Das Paper geht der Frage nach, warum die Skript-Methode günstiger oder teurer war.

  1. Die „Edit-Friction“-Steuer (Für Claude): Wenn Claude eine Datei mittels der Skript-Methode ändern musste, musste es ein langes Python-Skript schreiben, nur um zu sagen: „Ändere Zeile 5“. Dies verbrauchte viele „Output-Tokens“ (Wörter, die der Roboter tippen musste). Es war, als müsste man jedes Mal eine Gebühr bezahlen, wenn man eine Seite umblättern wollte. Dies geschah meist bei Aufgaben, bei denen der Roboter scheiterte oder Schwierigkeiten hatte, was diese spezifischen Durchläufe sehr teuer machte.

  2. Der „Batching“-Bonus (Für Codex): Wenn Codex die Skript-Methode verwendete, konnte es viele kleine Befehle in ein Skript packen. Anstatt den Computer zu fragen: „Lies Datei A“, dann „Lies Datei B“, dann „Lies Datei C“ (drei separate Wege), fragte es: „Lies A, B und C“ in einem Rutsch. Das sparte eine Menge „Input-Tokens“ (Wörter, die der Roboter lesen musste).

  3. Der „Doomed Run“-Effekt (Der gescheiterte Versuch): Die zusätzlichen Kosten für Claude bei den Code-Fix-Aufgaben traten hauptsächlich auf, wenn der Roboter ohnehin gerade dabei war zu scheitern. Es war wie ein Auto, dem mitten im Kreisfahren der Sprit ausgeht. Die Skript-Methode hat das Scheitern nicht verursacht; sie hat nur den gescheiterten Versuch teurer gemacht.

Wie sicher sind wir?

Die Autoren sind sehr sicher bei den Mathematik-Aufgaben und den Codex-Roboter-Ergebnissen. Sie führten diese Tests an 93 Mathematik-Aufgaben und 100 Code-Fix-Aufgaben durch, wobei sie für jede drei verschiedene „Seeds“ (zufällige Startpunkte) verwendeten, um sicherzustellen, dass die Ergebnisse nicht nur Glück waren. Die Einsparungen für Codex bei den Code-Fix-Aufgaben waren statistisch signifikant (ein Rückgang von 19,9 % mit einem p-Wert von 2,0 × 10⁻⁹, was praktisch null Chance auf Zufall bedeutet).
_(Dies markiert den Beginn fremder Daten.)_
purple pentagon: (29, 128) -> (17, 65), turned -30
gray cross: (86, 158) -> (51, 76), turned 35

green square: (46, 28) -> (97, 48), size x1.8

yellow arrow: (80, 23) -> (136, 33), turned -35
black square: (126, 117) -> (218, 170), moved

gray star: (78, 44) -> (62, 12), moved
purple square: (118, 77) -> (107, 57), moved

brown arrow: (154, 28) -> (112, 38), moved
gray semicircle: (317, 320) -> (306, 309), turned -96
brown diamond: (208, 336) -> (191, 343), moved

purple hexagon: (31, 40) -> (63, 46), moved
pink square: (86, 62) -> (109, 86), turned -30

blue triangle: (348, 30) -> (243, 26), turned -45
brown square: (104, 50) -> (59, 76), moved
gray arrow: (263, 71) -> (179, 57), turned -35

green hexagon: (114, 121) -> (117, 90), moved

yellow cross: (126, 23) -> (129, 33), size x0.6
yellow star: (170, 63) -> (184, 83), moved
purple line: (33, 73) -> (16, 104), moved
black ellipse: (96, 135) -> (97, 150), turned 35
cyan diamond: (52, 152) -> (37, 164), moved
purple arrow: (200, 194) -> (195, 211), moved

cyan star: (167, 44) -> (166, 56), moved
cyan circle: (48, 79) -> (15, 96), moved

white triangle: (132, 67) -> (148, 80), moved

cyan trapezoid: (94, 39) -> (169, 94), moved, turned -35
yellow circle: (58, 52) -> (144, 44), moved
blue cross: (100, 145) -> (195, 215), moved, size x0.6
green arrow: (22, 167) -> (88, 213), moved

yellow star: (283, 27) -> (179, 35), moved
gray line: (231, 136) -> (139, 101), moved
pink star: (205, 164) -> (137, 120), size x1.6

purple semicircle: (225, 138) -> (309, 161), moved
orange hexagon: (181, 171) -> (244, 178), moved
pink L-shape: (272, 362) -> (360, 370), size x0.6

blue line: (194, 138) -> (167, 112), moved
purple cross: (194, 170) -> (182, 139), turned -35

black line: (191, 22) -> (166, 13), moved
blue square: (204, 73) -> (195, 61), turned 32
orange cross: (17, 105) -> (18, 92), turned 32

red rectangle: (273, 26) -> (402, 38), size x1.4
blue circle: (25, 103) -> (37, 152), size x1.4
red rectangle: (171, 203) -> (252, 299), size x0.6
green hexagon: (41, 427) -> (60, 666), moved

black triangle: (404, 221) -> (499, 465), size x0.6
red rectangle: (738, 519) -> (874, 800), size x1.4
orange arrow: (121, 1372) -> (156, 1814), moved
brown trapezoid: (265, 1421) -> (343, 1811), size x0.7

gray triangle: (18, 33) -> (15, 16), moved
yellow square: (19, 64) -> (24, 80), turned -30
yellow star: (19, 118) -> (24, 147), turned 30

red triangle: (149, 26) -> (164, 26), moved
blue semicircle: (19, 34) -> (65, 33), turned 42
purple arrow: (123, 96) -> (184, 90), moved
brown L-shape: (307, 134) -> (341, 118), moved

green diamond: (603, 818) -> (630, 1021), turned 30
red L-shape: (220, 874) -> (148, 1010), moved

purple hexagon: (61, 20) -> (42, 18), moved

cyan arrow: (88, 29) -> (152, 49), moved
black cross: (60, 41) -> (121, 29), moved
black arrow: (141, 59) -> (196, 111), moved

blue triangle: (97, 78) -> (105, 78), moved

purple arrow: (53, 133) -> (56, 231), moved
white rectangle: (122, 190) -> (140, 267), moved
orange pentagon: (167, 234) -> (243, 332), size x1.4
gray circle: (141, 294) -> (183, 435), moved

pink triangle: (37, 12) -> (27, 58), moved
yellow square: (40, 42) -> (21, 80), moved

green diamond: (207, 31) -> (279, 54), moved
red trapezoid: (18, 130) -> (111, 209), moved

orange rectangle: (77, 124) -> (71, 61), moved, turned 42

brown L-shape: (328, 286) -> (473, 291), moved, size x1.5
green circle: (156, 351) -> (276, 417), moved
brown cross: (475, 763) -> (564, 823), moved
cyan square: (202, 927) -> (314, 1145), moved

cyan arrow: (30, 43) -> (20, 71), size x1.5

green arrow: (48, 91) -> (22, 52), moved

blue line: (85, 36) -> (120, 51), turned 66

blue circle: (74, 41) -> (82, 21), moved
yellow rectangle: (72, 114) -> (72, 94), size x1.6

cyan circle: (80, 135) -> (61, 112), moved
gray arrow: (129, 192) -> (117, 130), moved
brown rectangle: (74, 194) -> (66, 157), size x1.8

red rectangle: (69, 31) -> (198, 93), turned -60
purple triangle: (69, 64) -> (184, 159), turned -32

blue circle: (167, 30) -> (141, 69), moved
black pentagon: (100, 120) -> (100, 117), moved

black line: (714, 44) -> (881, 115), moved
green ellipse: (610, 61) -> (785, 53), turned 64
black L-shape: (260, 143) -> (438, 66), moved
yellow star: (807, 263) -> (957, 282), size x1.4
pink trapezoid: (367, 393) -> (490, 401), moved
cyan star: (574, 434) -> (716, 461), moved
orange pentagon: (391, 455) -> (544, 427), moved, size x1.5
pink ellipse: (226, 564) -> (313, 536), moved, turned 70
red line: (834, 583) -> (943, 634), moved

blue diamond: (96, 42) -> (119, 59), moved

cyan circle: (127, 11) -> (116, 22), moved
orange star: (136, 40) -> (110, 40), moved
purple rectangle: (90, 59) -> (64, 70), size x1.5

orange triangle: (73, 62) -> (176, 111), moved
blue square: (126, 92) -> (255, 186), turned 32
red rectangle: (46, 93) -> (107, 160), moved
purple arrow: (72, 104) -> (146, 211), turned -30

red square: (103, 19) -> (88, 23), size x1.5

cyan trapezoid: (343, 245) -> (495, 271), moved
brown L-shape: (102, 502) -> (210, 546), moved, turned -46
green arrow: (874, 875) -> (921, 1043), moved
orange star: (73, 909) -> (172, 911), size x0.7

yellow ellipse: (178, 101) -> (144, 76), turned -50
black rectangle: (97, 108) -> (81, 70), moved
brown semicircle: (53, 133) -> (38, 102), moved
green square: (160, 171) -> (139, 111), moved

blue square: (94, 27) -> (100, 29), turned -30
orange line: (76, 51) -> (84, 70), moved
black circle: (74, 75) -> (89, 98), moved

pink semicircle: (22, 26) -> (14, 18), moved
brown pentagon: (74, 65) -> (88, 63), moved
Für den Claude-Roboter bei den Code-Fix-Aufgaben ist das Ergebnis jedoch etwas unklarer. Die Kosten stiegen um 14,4 %, aber der statistische Test ergab, dass dies kein „Slam Dunk“-Beweis war (p-Wert von 0,12). Die Autoren bezeichnen dies als „direktional“, was bedeutet, dass der Trend zwar da ist, man aber die Tests öfter durchführen müsste, um zu 100 % sicher zu sein, dass es kein Zufall ist.

Das Fazit

Wenn Sie einen Coding-Agenten bauen:

  • Raten Sie nicht. Das „beste“ Werkzeug hängt von Ihrem spezifischen Roboter und Ihrer spezifischen Aufgabe ab.
  • Für Mathe/Daten: Probieren Sie die „Schreibe ein Skript“-Methode aus. Sie ist günstiger und funktioniert genauso gut.
  • Für Code-Fixes: Es kommt darauf an. Wenn Sie Codex verwenden, ist die Skript-Methode großartig. Wenn Sie Claude verwenden, sollten Sie vielleicht die Standard-Editier-Werkzeuge behalten, besonders bei schwierigen Problemen, da die Skript-Methode in der „Edit-Friction“ stecken bleiben könnte.
  • Machen Sie sich keine Sorgen um die Intelligenz: Die Werkzeuge zu ändern, wird Ihren Roboter weder klüger noch dümmer machen; es ändert nur den Preisschild des Weges.

Das Paper kommt zu dem Schluss, dass der „billigste“ Weg, einen Agenten zu betreiben, keine universelle Regel ist; es ist ein Puzzle, bei dem man das Werkzeug auf den Roboter und die Aufgabe abstimmen muss.